A couple more new charts today. First, I’d been wanting to look at the length of the books I was reading. I know I read a lot of pretty short ones, and I was actually a little surprised to note the concentration between 200 and 300 pages. I guess those are your “normal” books but I think of myself either reading novellas or longish stuff that also has a bunch of extra material (e.g., Norton Critical Editions). Check out Mardi at the end there though. Ouch! Mean page length was about 234 and median was 224.

(I should note that this is one of the least scientific of my unscientific graphs; many of these page numbers are taken from Amazon information, which is certainly wrong in places. For example, I discovered that they think all books published by Hesperus are 112 pages long. So yeah.)
I also wanted to take a look at publishers, because I consider myself more aware than average of what publishers I read and often use imprints as a purchasing strategy. I bet if I graphed purchased books by publisher some trends would be even more evident.
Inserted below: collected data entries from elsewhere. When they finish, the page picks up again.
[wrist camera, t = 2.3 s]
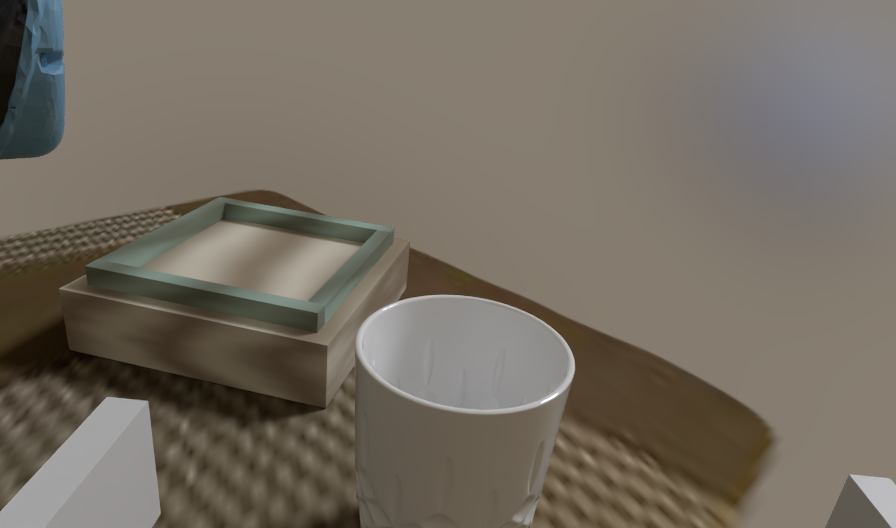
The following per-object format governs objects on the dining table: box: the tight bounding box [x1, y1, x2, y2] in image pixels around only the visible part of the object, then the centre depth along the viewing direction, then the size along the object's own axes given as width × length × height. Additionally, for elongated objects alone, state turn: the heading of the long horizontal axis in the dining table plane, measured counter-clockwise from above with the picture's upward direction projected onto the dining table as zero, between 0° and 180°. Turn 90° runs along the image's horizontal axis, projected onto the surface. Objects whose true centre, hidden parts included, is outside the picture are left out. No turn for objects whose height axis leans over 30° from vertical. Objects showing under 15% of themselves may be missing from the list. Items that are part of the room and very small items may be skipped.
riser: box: [59, 197, 410, 408], centre depth 41 cm, size 16×16×5 cm
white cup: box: [355, 295, 575, 528], centre depth 24 cm, size 8×8×10 cm
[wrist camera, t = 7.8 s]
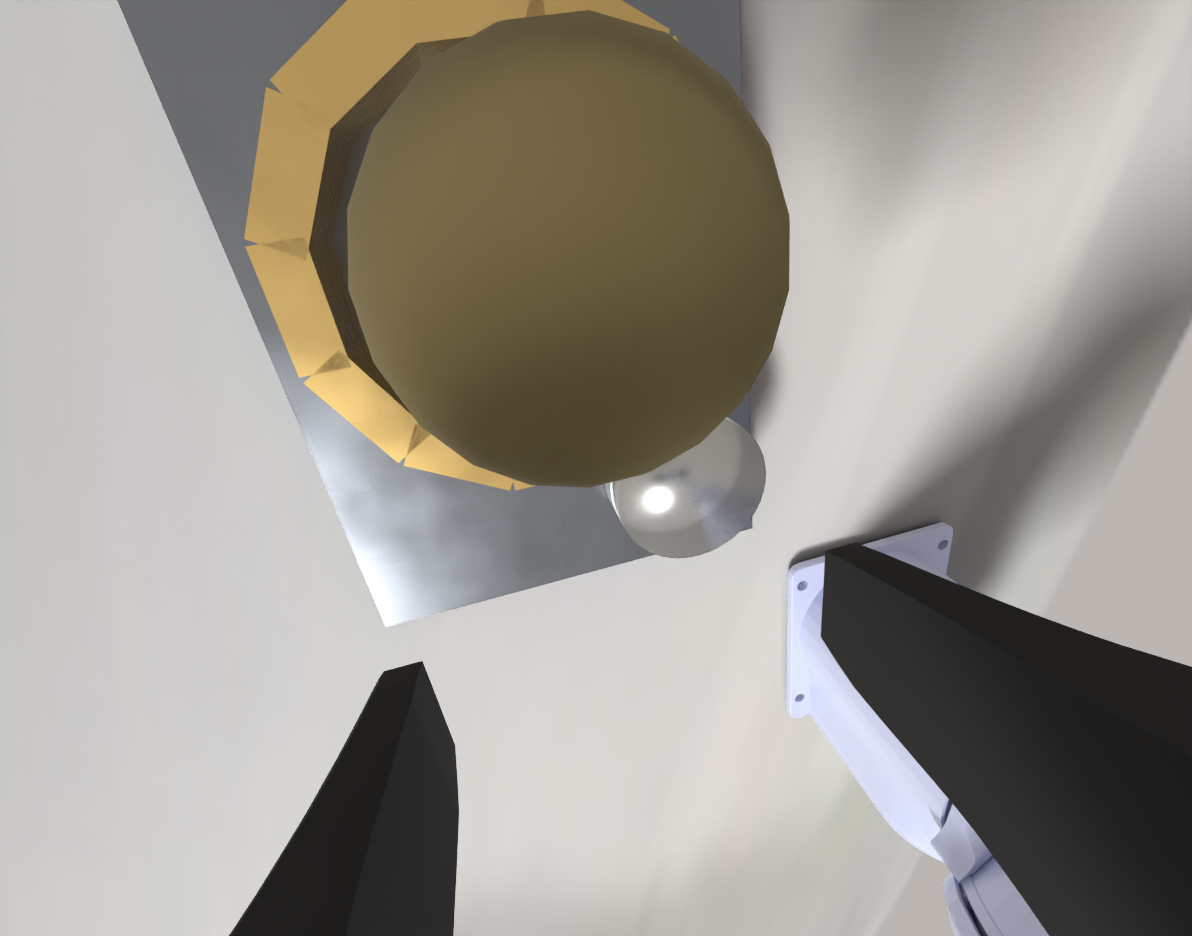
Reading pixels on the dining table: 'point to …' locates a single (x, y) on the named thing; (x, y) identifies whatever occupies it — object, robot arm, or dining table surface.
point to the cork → (568, 249)
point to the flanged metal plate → (328, 317)
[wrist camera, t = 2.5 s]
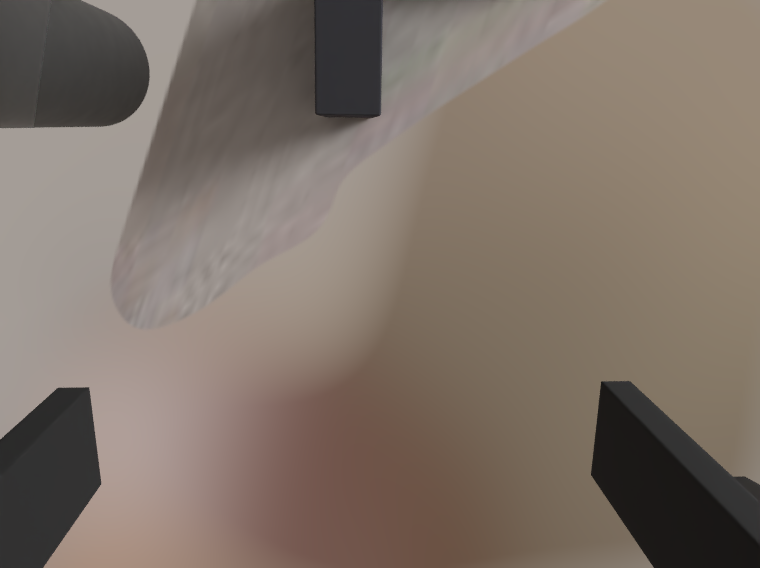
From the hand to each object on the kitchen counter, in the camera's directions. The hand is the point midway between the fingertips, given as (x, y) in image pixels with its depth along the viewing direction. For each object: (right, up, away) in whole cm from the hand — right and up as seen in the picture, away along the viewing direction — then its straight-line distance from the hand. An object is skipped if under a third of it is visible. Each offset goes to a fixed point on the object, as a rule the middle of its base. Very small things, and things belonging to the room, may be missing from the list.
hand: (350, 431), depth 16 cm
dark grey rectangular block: (-1, +18, +21) cm, 28 cm away
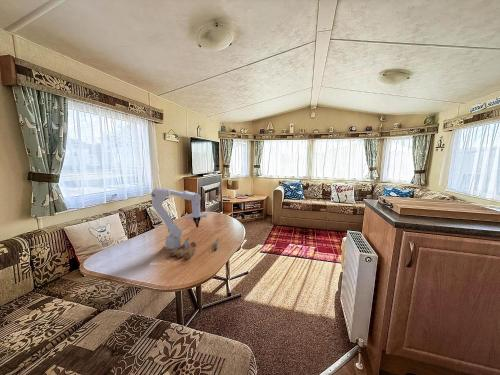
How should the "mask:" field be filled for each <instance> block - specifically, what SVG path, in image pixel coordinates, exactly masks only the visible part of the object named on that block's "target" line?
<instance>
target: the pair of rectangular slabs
mask: <svg viewBox="0 0 500 375" xmlns="http://www.w3.org/2000/svg"><path fill="white" fill-rule="evenodd" d="M219 241H220V240H219V237H216V239H215V243H214V251H217V250H218V246H219ZM189 245H190V237H187V238H186V239H185V241H184V242H183V244H182V249H183V250H184V252H186V251H187V250H186V249H188V246H189Z"/></svg>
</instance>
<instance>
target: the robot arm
mask: <svg viewBox="0 0 500 375" xmlns="http://www.w3.org/2000/svg"><path fill="white" fill-rule="evenodd" d="M150 196H151V206H152V208H153V209H154V210H155V212H156V213H157V215H158V216H159V217H160V219H161V220H162V221H163V223H164V224H165V226H166V228H167V232H168V234H169V235H167V236H166V238H165V249H167V250H169V249H170V250H172V249H173V248H178V249H181V247H182V242H181V241H182V239H181V238H182V237H181V236H182V234H183V231H182V229H181V228H180V227H178V225H177V224H176V223H175V222H174V221H173V219H172V218H171V217H170V215H169V214H168V212H167V211H166V209H165V207H164V206H163V205H162V204H163V202H164V201H165V200H166V198H167V197H170V196H175V197H180V198H181V199H183V200H187V201H191V210H192V211H191V212H192V214H189V215H186V216H185V218H186V219H187V220H188V219H192V221H193V222H194V224H195V227H196V228H199V225H200V224H199V223H200V221H201V218H208V217H207V216H208V215H207V213H201V200H202V196H201V194H199V193H197V192H194V191H192V192H191V191H189V190H187V189H186V190H183V191H179V190H178V191H177V190H174V189H169V188H165V187H164V188H163V187H161V188H160V187H155V188H154V189H153V190H152V192H151V193H150Z"/></svg>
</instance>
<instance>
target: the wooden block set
mask: <svg viewBox="0 0 500 375" xmlns="http://www.w3.org/2000/svg"><path fill="white" fill-rule="evenodd" d="M189 245H190V246H189V247H188V248H187V250H185V251H184V250H183V248H173V249H170V251H169V252H168V254H169V256H170V257H171V258H173V257H175V256H176V257H177V258H178V259H180V258H182V257H184V258H185V259H187V260H189V259H191V257H192V255H193V254H194V253H195V251H196V247H197V244H196V241H194V240H192V241H191V242H189Z"/></svg>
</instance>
Below are just the publishers from whom I read at least three books this year. A few things surprised me: the huge disparity between Penguin and Oxford (when I really, really like the newest versions of the Oxford World’s Classics, too); I expected NYRB to come in first; I was surprised at how high Vintage came up; and Grove? (That’s mostly due to my Kirsty Gunn obsession though.) So even though I’m fairly self-aware here my view was still skewed.

Finally, my thematic taxonomy. Before when I made this graph I counted each book in as many categories as seemed appropriate; this time, each got just one theme, and it’s beyond subjective. I went through the list as quickly as possible and tried not to dither over the decisions. The big surprise here is the popularity of the Grail Quest, but that’s what reading a bunch of sea stories will do to you I think. Also, the downfall of Sex & Death, which I think of as much more my style. But I found that was often secondary to the Grail Quest or to Men & Women. Gardening gets a boost from the English Village subcategory of course.